It is 2020 and we are finding ourselves having built technology that is largely decentralized. Traditionally we didn't think of technology this way. We thought of a single machine capable of an enormous amount of computation and storage. Remember the memory-editing machine and the facial recognition software running on it from 'The final cut'? It was a single machine built with sophisticated hardware and software.
Something we hadn't imagined till the advent of the internet was how inexpensive communication could be. We hadn't realized that we didn't need a single highly specialized machine if we can just connect an array of machines across the world. And this discovery changed forever the trajectory of our technology. It is 2020 and we now live in a connected world. So connected that the word 'smart' when used for devices just means 'connected to the internet' - if it isn't connect to the world-wide-web, then it isn't a 'smart' device.
How did artificial grids come into being? Think about power grids. It was much more convenient to build a gigantic electric generator in one place and distribute its energy rather than building a small one in each house. We've been inventing and using grids for thousands of years now. With telephone lines you could transfer the sound of your voice to a person hearing to it thousands of miles away. With agricultural canals you could tap into a large water body and distribute water to farms hundreds of miles away. Railway lines, sewage pipes, plumbing, telegraph wires - each of these have been steps in the advancement of humanity. One grid at a time.

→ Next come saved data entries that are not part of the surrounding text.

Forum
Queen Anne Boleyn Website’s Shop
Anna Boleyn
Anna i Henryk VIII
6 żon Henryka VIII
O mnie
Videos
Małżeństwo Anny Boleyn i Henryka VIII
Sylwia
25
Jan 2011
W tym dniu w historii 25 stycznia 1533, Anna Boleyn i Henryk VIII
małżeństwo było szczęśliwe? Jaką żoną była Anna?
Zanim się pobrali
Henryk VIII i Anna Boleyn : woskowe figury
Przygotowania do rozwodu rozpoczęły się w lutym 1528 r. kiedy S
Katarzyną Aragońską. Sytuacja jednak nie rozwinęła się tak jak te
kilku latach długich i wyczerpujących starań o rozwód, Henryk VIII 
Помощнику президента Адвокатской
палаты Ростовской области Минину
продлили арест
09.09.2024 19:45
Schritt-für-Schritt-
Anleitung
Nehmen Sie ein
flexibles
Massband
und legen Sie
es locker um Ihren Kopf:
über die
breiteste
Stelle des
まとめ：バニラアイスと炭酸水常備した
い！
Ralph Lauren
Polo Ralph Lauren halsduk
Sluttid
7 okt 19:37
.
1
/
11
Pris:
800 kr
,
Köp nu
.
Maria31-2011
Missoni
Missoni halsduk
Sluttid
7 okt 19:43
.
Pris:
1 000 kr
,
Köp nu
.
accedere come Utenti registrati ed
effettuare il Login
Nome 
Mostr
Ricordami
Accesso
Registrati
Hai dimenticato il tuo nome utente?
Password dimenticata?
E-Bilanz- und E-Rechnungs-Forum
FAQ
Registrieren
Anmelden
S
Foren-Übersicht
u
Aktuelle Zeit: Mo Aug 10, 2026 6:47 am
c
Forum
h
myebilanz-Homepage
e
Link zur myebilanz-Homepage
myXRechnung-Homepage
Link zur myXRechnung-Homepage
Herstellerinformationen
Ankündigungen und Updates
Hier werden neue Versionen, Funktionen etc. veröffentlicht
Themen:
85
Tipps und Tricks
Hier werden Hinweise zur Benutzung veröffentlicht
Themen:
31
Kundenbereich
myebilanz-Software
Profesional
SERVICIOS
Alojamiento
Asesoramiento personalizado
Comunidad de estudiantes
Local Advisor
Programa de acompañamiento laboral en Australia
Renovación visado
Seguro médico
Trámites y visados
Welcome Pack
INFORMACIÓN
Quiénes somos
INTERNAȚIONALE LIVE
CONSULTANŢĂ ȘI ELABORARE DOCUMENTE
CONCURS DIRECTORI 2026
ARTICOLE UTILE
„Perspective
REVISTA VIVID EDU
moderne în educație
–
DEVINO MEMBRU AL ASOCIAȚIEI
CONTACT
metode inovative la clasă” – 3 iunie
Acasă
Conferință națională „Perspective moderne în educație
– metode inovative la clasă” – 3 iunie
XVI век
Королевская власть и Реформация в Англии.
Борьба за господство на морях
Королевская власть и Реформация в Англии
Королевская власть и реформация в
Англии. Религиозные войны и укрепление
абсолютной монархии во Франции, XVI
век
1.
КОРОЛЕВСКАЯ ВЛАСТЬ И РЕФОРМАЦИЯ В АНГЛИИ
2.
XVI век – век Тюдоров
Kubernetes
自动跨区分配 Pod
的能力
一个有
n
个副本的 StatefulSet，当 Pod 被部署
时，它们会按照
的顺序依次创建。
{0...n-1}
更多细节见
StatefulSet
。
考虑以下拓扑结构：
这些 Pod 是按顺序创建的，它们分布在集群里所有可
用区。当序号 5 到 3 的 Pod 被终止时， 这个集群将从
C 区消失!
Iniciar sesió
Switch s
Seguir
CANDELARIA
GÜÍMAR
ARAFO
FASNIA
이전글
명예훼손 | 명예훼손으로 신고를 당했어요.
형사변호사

From a resource perspective what are we doing when we invent a new grid? We tap into a pool of resource (natural or artificial) and make the resource available in another geographical location. We're effectively moving parts of the resource spatially from one point to another. And this spatial transposition is the foundation of almost everything that we see around us today.
Our heavy dependence on networks creates the space for some very interesting questions. What would the world be today if instead of decentralized and distributed networks we had created some other foundational structures? Are grids the structures that naturally come into being for the type of intelligence we have? For what kind of intelligence would grids not be the way to get things done?
And the most important question of all - what is the next grid that would revolutionize the way humans operate?